TASK GOAL => Reproduce verbatim the records from their first line through the line containing "Which series reaches the minimum", with both ends included.

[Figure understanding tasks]

Start of Block

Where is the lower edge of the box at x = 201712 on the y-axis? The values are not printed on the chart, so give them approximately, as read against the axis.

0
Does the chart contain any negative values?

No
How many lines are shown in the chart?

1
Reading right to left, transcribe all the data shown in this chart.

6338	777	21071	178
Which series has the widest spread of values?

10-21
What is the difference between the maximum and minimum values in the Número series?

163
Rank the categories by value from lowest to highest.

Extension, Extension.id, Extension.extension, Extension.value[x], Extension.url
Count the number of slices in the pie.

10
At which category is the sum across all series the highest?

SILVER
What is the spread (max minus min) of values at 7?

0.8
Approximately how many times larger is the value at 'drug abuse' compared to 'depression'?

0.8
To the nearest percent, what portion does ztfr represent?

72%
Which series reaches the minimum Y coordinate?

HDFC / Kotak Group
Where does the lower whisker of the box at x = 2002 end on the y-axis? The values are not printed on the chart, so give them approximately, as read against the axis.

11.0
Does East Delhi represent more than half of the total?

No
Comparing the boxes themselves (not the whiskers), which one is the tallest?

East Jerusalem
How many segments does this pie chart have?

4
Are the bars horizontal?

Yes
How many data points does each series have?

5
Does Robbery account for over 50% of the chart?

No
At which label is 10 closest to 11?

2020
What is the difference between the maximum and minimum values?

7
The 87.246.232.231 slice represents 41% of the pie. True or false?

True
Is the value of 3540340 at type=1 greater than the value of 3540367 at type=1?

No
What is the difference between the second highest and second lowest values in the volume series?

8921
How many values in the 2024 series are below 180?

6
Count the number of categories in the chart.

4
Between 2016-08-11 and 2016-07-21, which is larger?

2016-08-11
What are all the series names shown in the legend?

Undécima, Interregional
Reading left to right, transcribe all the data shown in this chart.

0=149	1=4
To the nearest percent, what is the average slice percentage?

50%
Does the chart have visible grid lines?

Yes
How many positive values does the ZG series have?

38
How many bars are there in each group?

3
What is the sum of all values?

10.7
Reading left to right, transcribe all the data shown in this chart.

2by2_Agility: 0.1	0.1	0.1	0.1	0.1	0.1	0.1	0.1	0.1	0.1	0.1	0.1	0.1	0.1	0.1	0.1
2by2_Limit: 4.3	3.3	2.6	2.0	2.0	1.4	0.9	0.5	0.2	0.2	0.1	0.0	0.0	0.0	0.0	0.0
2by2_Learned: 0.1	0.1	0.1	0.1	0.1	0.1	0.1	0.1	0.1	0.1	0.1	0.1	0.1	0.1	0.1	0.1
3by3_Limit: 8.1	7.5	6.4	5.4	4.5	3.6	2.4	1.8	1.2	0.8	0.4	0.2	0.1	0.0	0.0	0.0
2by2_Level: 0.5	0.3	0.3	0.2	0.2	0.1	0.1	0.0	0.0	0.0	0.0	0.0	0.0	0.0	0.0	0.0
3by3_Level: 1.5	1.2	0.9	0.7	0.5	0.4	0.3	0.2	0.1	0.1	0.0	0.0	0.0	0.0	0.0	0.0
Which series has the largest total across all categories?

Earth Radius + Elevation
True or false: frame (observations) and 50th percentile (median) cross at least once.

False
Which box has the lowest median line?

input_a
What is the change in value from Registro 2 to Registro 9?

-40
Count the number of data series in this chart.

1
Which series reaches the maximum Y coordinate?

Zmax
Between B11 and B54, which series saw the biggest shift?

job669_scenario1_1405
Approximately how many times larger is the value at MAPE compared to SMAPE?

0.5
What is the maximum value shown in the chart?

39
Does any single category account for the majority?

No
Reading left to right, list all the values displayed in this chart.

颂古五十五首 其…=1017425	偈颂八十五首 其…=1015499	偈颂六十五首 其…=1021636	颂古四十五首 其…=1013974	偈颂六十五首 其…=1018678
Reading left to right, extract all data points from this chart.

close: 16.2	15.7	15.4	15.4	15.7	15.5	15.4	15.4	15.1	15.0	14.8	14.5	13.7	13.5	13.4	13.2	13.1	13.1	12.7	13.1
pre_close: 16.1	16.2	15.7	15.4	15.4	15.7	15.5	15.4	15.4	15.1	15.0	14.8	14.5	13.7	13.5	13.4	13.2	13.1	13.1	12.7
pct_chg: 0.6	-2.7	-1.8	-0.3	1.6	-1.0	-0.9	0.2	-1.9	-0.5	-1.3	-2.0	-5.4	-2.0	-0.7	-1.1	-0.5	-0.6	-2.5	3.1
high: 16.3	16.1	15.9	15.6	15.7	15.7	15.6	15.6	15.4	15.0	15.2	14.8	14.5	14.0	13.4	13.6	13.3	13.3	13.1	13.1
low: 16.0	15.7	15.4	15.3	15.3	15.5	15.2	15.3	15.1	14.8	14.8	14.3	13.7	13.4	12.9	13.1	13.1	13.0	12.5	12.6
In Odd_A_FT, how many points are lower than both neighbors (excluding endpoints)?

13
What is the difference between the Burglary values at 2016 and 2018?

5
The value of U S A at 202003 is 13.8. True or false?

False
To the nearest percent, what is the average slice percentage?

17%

End of Block

FINISHED TASK =>
Where is the lower edge of the box at x = 201712 on the y-axis? The values are not printed on the chart, so give them approximately, as read against the axis.

0
Does the chart contain any negative values?

No
How many lines are shown in the chart?

1
Reading right to left, transcribe all the data shown in this chart.

6338	777	21071	178
Which series has the widest spread of values?

10-21
What is the difference between the maximum and minimum values in the Número series?

163
Rank the categories by value from lowest to highest.

Extension, Extension.id, Extension.extension, Extension.value[x], Extension.url
Count the number of slices in the pie.

10
At which category is the sum across all series the highest?

SILVER
What is the spread (max minus min) of values at 7?

0.8
Approximately how many times larger is the value at 'drug abuse' compared to 'depression'?

0.8
To the nearest percent, what portion does ztfr represent?

72%
Which series reaches the minimum Y coordinate?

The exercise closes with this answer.